▸ TASK OBJECTIVE
Rewrite the rows starting at the line containing "collection date as typed: 15 Feb 1927" and ending at the line containing "locality: Vancouver Island.", putting "altitude (m)" wherever "elevation (m)" appears and keeping everything else the same.

▸ WORKING DATA
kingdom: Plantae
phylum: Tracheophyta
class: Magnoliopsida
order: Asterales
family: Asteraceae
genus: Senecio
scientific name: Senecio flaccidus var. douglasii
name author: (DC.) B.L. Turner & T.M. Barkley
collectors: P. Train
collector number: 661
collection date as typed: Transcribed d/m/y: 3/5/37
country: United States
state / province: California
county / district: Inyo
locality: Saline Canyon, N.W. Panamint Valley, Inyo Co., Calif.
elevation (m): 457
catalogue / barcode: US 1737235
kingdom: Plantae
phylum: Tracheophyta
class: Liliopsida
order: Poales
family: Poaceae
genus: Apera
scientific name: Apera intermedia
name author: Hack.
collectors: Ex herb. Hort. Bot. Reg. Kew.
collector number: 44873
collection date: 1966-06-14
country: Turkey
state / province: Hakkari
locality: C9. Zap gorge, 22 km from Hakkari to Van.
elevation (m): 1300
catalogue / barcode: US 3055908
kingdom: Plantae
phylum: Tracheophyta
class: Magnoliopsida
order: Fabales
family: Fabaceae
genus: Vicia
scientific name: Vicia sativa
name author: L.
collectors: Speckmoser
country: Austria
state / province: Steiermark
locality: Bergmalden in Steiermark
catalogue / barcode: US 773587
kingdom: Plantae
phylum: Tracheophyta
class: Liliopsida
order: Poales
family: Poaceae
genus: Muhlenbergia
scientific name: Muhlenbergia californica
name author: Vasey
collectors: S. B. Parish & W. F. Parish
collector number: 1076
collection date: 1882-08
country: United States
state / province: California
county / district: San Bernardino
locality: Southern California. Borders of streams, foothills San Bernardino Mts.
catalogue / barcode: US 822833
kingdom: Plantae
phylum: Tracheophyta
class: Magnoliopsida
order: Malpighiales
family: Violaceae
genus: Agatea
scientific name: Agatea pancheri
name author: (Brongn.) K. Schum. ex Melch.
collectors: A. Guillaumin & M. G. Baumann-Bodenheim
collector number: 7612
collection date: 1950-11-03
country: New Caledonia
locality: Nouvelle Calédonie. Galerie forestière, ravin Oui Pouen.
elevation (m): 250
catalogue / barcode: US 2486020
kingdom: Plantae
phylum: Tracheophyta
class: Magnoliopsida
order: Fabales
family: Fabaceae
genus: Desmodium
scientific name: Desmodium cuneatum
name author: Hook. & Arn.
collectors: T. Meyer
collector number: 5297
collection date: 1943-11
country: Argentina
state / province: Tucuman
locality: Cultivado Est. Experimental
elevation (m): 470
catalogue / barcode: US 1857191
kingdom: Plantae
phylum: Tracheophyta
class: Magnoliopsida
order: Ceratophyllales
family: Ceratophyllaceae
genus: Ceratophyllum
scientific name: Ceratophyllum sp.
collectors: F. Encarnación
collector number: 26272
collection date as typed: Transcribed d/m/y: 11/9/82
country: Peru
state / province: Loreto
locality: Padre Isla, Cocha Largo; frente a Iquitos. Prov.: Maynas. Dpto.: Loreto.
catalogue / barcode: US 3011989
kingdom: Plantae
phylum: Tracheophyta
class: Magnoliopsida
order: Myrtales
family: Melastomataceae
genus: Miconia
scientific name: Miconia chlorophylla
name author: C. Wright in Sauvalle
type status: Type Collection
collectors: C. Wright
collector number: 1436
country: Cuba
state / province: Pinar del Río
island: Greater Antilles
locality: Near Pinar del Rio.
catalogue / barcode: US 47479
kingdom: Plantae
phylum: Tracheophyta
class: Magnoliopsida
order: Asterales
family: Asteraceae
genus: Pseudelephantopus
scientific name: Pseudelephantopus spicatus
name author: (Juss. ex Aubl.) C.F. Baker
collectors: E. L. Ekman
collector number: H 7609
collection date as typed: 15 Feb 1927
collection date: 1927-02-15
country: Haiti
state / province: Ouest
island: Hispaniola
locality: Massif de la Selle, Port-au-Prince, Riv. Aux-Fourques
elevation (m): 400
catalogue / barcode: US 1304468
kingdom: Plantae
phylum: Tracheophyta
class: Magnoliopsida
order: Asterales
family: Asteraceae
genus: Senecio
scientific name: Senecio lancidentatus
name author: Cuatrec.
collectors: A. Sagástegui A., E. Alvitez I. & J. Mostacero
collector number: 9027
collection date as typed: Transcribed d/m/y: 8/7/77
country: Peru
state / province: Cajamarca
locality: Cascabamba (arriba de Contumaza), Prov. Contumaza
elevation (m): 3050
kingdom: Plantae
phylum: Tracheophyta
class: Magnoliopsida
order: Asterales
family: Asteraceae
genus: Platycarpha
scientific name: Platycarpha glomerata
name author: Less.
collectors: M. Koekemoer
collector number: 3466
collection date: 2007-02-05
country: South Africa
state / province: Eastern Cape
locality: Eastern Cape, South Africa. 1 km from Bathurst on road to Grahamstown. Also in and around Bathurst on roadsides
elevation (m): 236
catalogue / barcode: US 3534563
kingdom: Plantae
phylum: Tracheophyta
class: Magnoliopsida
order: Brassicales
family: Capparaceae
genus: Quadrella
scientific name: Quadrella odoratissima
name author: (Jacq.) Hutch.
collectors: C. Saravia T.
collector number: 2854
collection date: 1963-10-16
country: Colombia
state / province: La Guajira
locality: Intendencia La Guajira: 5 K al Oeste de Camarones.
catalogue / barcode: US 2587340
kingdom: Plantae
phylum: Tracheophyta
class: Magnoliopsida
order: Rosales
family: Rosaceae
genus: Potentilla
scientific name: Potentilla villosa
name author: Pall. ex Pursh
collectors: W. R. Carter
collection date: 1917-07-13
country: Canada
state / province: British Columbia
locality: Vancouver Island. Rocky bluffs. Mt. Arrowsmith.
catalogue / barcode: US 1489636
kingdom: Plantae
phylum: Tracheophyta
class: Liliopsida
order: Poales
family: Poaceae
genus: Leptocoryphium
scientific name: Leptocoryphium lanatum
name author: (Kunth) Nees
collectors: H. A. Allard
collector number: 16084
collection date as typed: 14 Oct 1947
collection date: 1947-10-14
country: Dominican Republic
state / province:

▸ FINAL ANSWER
collection date as typed: 15 Feb 1927
collection date: 1927-02-15
country: Haiti
state / province: Ouest
island: Hispaniola
locality: Massif de la Selle, Port-au-Prince, Riv. Aux-Fourques
altitude (m): 400
catalogue / barcode: US 1304468
kingdom: Plantae
phylum: Tracheophyta
class: Magnoliopsida
order: Asterales
family: Asteraceae
genus: Senecio
scientific name: Senecio lancidentatus
name author: Cuatrec.
collectors: A. Sagástegui A., E. Alvitez I. & J. Mostacero
collector number: 9027
collection date as typed: Transcribed d/m/y: 8/7/77
country: Peru
state / province: Cajamarca
locality: Cascabamba (arriba de Contumaza), Prov. Contumaza
altitude (m): 3050
kingdom: Plantae
phylum: Tracheophyta
class: Magnoliopsida
order: Asterales
family: Asteraceae
genus: Platycarpha
scientific name: Platycarpha glomerata
name author: Less.
collectors: M. Koekemoer
collector number: 3466
collection date: 2007-02-05
country: South Africa
state / province: Eastern Cape
locality: Eastern Cape, South Africa. 1 km from Bathurst on road to Grahamstown. Also in and around Bathurst on roadsides
altitude (m): 236
catalogue / barcode: US 3534563
kingdom: Plantae
phylum: Tracheophyta
class: Magnoliopsida
order: Brassicales
family: Capparaceae
genus: Quadrella
scientific name: Quadrella odoratissima
name author: (Jacq.) Hutch.
collectors: C. Saravia T.
collector number: 2854
collection date: 1963-10-16
country: Colombia
state / province: La Guajira
locality: Intendencia La Guajira: 5 K al Oeste de Camarones.
catalogue / barcode: US 2587340
kingdom: Plantae
phylum: Tracheophyta
class: Magnoliopsida
order: Rosales
family: Rosaceae
genus: Potentilla
scientific name: Potentilla villosa
name author: Pall. ex Pursh
collectors: W. R. Carter
collection date: 1917-07-13
country: Canada
state / province: British Columbia
locality: Vancouver Island. Rocky bluffs. Mt. Arrowsmith.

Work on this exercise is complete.